Families of Patients
with Eating Disorders
Early family theories and studies of eating disorders overemphasized mother–child interactions, reflecting the myth that “parenting means mothering.” Later, the “absent father” gradually came into the picture. Then, the importance of the whole family was stressed by the systems theory approach. The interaction between the parental subsystem and the children was usually analyzed in terms of communication, problem solving, boundary setting, and so on. More recently researchers have started to focus on the specific educational role of parents. Siblings of patients with eating disorders, however, may still be considered a “forgotten” group, and interest in married patients—their choice of partners, their marital interactions, and their offspring—is still marginal. Most of these topics are reviewed in this chapter. Other chapters address the related topics of family–genetic studies of eating disorders (Chapter 42), risk factors for eating disorders, including intrafamilial traumatic experiences (Chapter 44) and the impact of maternal psychopathology on childrearing (Chapter 39).

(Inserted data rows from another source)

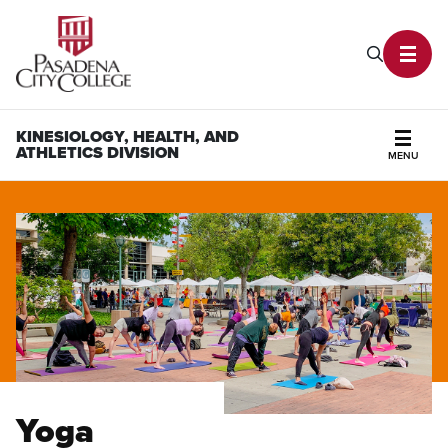
PCC Home
Search P
Toggl
KINESIOLOGY, HEALTH, AND
ATHLETICS DIVISION
MENU
Secti
Yoga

It has been suggested by some clinicians that patients with anorexia nervosa are more often than expected only children, while others have claimed the opposite. Systematic comparative studies of large clinical samples, however, have failed to reveal any significant relation between family size and the presence of an eating disorder. Similarly, it has been suggested that anorexic patients are more often firstborns or lastborns rather than middle children, but again, in controlled studies, no significant differences in birth order have been observed. Furthermore, follow-up studies of patients with anorexia nervosa have shown that neither sibship position nor family size has prognostic significance. This finding does not exclude the possibility, however, that in some cases, a child’s occupation of a “special” position within the family may be linked to the development of an eating disorder.